Characterizing the response of multidrug-resistant <i>Klebsiella pneumoniae</i> species to the application of a phage cocktail

Abstract

Project Summary: The application of bacteriophages to treat bacterial infections is known as phage therapy, which takes advantage of bacteriophage’s natural ability to infect and lyse bacterial hosts. Phages have been shaped by billions of years of evolution to be highly specialized deliverers of bactericidal agents to the cytoplasm of their target bacteria. Ever since discovery of bacteriophages in 1915, phage therapy was recognized as a potentially powerful tool for eliminating bacterial infections. The effectiveness of phage therapy can be increased by creating a mixture of multiple phages to target a wider variety of bacterial strains. Furthermore, phage therapy has many advantages over antibiotics. For example, phages replicate in vivo, so a smaller effective dose can be administered. Phages will also stop reproducing once the target bacteria is destroyed. Much of the evidence strongly shows that, appropriately administered, phage therapy is effective for treatment of bacterial infectious diseases, especially those caused by multidrug-resistant bacteria.
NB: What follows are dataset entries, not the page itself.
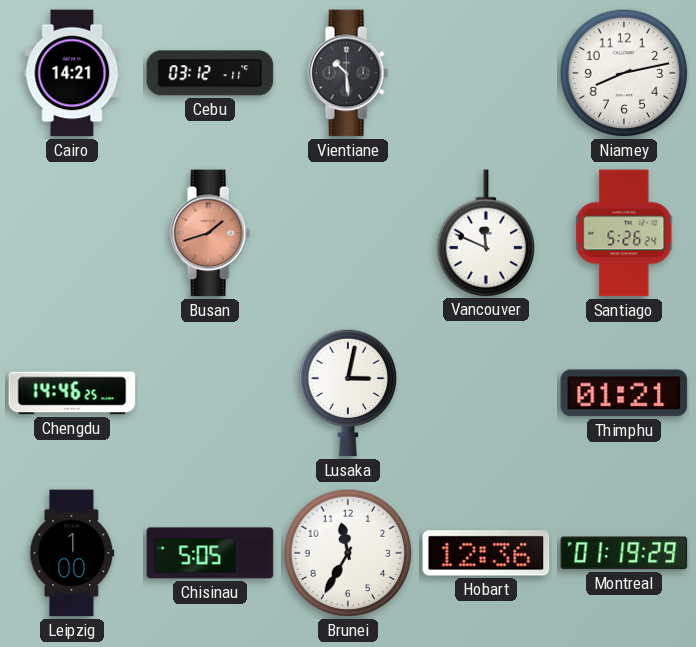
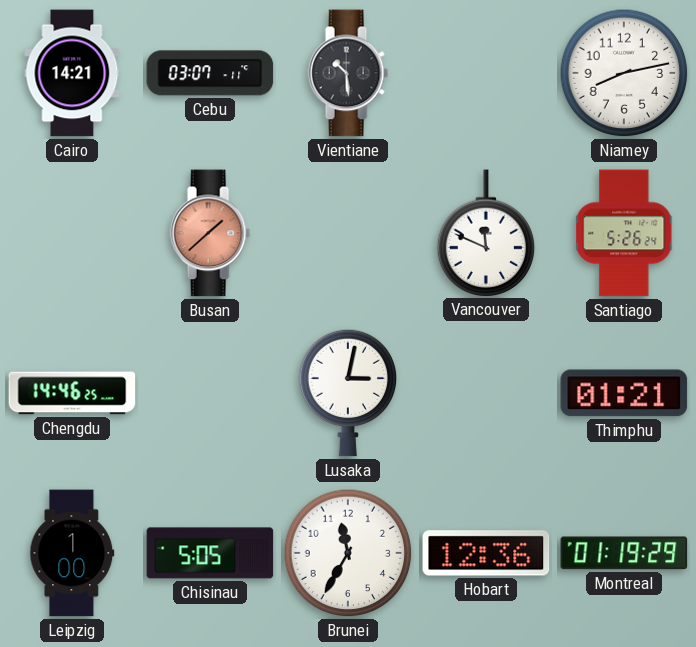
Cebu: 03:12 -> 03:07
Busan: 1:42 -> 1:38
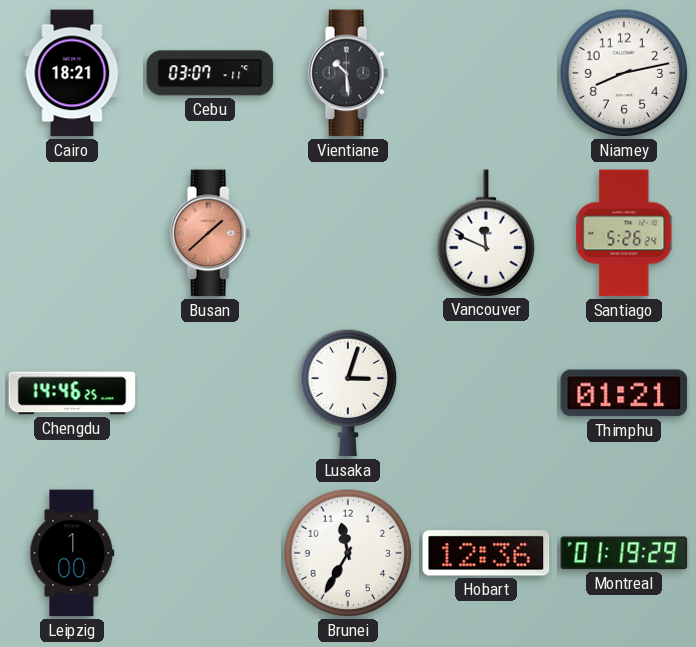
Cairo: 14:21 -> 18:21
Lusaka: 3:02 -> 3:03
Chisinau: 5:05 -> none
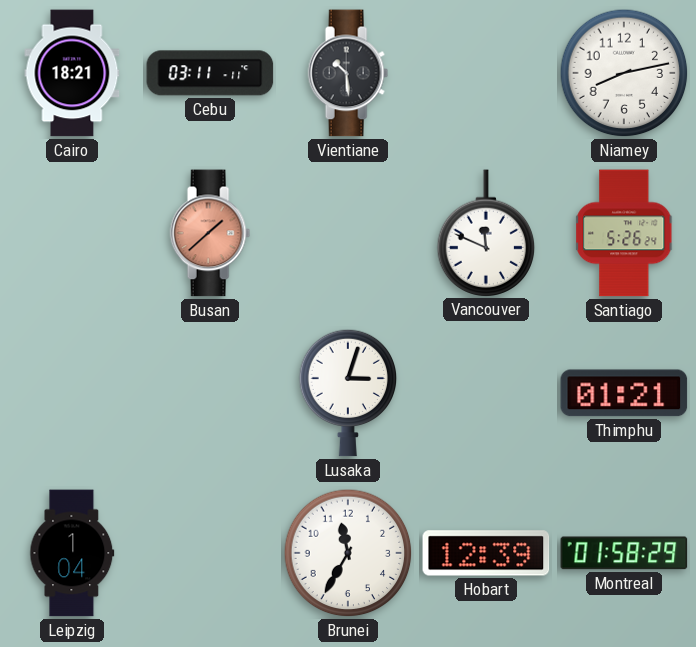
Cebu: 03:07 -> 03:11
Chengdu: 14:46 -> none
Leipzig: 1:00 -> 1:04
Hobart: 12:36 -> 12:39
Montreal: 01:19 -> 01:58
The worldwide spread of Klebsiella pneumoniae spp., which is resistance to a variety of antibiotics, threatens to revert modern medicine to a pre-antibiotic era. Infections caused by drug-resistant K. pneumoniae spp. are life threatening because of our limited ability to treat the associated disease symptoms. As a result, infections due to multidrug resistant K. pneumoniae spp. have an extremely high mortality rate. The design of a phage cocktail with potential therapeutic application against multidrug-resistant K. pneumoniae spp. may enable us to respond to a rapidly emerging generation of multidrug-resistant bacterial species.